Alan Cleary: Lies, damn lies and statistics

Alan Cleary: Lies, damn lies and statistics

Alan Cleary is group managing director at Precise Mortgages

I always tend to take stories which contain statistics with a big pinch of salt. I’ve been around long enough to know that it can depend on who’s putting them together, what their motivations are and what the point they’re trying to prove is.

Take Help to Buy, for example. With the government’s Help to Buy ISA scheme due to close to new savers at the end of November, there’s been a recent flurry of articles in the media, each using a different set of figures to illustrate a different point.

At the start of October I read an article which looked at the purchase of 41,500 new build properties across England and concluded that first-time buyers have been paying a premium – 10.3% in the 12 months to September – on their homes as a consequence of Help to Buy.

However, just a few days later I saw another story which claimed there was no evidence Help to Buy had pushed up prices for first-time buyers and that any increase was actually in line with the regular housing market.

I guess your opinion of the scheme depends on whether you think it’s been a good or bad thing for the UK economy and the thousands of aspiring homeowners looking to take their first step on the property ladder.

So where do I sit in all of this? Well, I believe that any scheme that helps people achieve their home owning dreams is something to be applauded.

As director of Precise Mortgages, I care about helping those borrowers who want to take advantage of a scheme that can help them realise those dreams.

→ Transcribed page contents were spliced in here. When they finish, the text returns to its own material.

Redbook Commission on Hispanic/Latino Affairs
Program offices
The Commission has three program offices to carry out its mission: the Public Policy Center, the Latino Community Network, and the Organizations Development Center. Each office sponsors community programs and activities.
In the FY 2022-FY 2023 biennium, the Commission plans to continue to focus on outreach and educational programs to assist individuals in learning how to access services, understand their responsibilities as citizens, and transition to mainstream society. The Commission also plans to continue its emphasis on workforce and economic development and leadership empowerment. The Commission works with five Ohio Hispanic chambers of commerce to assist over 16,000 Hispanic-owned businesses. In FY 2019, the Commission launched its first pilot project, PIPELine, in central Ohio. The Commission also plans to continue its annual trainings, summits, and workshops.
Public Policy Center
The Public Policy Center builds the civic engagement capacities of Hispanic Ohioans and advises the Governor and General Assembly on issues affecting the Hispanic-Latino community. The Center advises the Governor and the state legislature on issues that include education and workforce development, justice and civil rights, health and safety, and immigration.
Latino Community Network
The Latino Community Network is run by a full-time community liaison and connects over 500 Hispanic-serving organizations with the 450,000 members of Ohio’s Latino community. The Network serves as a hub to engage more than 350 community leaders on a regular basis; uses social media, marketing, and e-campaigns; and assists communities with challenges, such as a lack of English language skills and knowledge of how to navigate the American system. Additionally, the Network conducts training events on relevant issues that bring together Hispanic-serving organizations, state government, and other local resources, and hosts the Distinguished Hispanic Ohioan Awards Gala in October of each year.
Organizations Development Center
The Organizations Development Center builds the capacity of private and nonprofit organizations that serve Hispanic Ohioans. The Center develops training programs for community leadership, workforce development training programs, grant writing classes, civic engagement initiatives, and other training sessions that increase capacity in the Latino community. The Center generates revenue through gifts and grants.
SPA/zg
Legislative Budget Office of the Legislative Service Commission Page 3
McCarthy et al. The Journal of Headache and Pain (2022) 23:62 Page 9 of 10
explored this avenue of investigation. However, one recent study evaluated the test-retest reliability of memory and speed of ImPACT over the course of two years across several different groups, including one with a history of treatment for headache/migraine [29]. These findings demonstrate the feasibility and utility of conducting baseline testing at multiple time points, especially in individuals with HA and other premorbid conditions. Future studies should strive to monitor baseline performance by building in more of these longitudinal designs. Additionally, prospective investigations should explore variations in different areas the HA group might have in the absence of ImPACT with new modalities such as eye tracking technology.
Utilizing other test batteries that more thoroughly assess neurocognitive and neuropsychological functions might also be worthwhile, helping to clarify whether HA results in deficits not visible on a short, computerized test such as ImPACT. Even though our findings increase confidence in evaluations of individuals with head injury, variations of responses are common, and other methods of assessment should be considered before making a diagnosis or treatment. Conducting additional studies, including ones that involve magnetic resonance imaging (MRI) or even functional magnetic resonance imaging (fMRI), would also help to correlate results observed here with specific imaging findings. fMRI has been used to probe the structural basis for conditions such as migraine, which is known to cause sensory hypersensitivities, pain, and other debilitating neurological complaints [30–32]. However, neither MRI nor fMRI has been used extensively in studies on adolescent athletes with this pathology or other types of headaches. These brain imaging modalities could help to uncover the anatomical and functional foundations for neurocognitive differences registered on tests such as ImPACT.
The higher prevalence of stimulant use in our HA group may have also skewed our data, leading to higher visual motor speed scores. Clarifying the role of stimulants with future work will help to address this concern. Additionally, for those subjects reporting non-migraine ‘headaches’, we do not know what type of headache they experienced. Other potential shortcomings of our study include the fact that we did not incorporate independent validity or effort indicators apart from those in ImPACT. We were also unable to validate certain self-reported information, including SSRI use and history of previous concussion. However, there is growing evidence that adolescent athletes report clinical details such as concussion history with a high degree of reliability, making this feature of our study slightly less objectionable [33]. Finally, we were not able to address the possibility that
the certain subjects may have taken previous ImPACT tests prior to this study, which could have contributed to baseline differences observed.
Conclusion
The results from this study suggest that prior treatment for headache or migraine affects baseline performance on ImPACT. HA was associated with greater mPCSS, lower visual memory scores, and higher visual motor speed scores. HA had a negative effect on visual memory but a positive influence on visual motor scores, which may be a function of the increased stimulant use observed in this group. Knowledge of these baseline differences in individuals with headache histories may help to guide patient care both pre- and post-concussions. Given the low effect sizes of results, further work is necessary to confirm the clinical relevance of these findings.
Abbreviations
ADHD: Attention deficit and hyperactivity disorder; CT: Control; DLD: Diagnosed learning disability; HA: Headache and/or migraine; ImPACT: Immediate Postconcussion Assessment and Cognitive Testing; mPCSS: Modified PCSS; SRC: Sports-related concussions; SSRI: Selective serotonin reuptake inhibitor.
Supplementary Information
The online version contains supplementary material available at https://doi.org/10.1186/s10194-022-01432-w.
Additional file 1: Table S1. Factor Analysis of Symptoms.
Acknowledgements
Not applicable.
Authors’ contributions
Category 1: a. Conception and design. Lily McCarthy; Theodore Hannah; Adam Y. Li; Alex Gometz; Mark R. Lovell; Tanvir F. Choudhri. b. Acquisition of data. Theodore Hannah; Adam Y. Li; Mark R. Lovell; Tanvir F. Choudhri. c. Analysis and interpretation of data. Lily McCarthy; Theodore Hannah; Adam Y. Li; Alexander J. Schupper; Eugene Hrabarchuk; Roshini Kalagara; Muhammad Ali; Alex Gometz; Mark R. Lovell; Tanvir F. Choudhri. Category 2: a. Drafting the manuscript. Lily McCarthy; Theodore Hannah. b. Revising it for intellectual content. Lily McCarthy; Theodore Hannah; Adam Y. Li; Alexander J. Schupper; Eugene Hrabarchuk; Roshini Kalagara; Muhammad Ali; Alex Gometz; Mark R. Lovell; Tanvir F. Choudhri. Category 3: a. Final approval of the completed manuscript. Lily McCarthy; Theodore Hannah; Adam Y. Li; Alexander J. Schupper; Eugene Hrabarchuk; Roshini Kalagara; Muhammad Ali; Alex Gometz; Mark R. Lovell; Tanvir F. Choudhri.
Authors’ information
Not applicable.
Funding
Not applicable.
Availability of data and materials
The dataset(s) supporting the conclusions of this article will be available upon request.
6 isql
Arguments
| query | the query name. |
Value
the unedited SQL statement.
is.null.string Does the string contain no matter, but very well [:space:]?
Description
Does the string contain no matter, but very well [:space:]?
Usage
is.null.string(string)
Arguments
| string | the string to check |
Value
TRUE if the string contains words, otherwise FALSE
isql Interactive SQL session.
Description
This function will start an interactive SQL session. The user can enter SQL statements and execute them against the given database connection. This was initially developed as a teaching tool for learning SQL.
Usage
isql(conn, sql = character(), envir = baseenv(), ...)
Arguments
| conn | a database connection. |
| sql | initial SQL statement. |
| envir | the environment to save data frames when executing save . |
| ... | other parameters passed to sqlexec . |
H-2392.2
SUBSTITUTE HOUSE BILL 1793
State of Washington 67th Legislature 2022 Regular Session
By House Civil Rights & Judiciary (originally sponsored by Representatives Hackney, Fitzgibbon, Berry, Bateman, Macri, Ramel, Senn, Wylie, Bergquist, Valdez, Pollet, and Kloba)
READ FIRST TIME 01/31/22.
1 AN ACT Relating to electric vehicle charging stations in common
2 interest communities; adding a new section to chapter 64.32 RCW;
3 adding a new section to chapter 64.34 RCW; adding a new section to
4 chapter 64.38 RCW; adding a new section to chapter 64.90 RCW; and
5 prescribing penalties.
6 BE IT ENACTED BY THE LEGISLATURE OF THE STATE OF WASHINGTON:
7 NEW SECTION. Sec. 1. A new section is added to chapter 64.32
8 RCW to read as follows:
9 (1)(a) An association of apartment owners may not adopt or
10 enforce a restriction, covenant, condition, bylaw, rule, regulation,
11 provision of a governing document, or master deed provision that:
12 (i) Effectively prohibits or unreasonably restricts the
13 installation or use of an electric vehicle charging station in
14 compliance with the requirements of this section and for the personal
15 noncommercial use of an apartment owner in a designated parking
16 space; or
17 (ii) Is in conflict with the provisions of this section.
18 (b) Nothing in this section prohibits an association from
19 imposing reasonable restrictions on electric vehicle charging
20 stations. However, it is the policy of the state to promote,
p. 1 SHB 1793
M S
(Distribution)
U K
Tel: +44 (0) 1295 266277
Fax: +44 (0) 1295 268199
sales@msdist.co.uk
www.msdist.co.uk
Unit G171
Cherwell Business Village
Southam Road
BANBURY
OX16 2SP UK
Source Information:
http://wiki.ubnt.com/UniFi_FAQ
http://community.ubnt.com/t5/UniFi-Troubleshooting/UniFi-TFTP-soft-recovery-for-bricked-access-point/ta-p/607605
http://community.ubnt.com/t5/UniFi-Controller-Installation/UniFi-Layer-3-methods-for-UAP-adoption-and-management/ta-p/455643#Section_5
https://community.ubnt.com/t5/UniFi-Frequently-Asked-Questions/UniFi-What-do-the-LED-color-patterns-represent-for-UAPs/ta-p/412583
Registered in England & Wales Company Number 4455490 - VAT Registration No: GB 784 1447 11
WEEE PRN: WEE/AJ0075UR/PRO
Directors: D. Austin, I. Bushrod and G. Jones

As a lender, we’re committed to serving the needs of borrowers in today’s market, and with more than 220,000 properties purchased since the equity loan scheme was launched in 2013, there are many, many borrowers who need or will need help when it comes time to remortgage.

Intermediaries are acutely aware of how complex the needs of these borrowers are.

Many of the borrowers who took Help to Buy equity loans are coming to the end of the five-year interest-free period on those loans. The impact that interest charges have on their affordability when they come to remortgage is hitting home now.

Yet we know that there have been few options available to borrowers in this position when it comes time to remortgage.

Staircasing out of their equity loan is not as easy in practice as many predicted should have been the case.

Brokers have been saying for many months that borrowers need to be offered more flexibility in their remortgage options.

I have tended to agree, which is why we have developed our own Help to Buy remortgage offering to offer just that flexibility.

Not only are we one of the few lenders in the market that will consider a remortgage where borrowers retain the equity loan, now, we will actively allow them to capital raise in order to reduce their equity loan liability.

While the Help to Buy scheme has been extended further, out to 2023 with some amended criteria, there are going to be more borrowers who opt to use it.

The very need for its extension points to a mortgage market that is still not fully recovered from the aftermath of the financial crisis more than 10 years ago.

If we are to move to a market that is healthy and does not rely on government support such as this, then we as lenders have an obligation to support choice for borrowers in the private sector.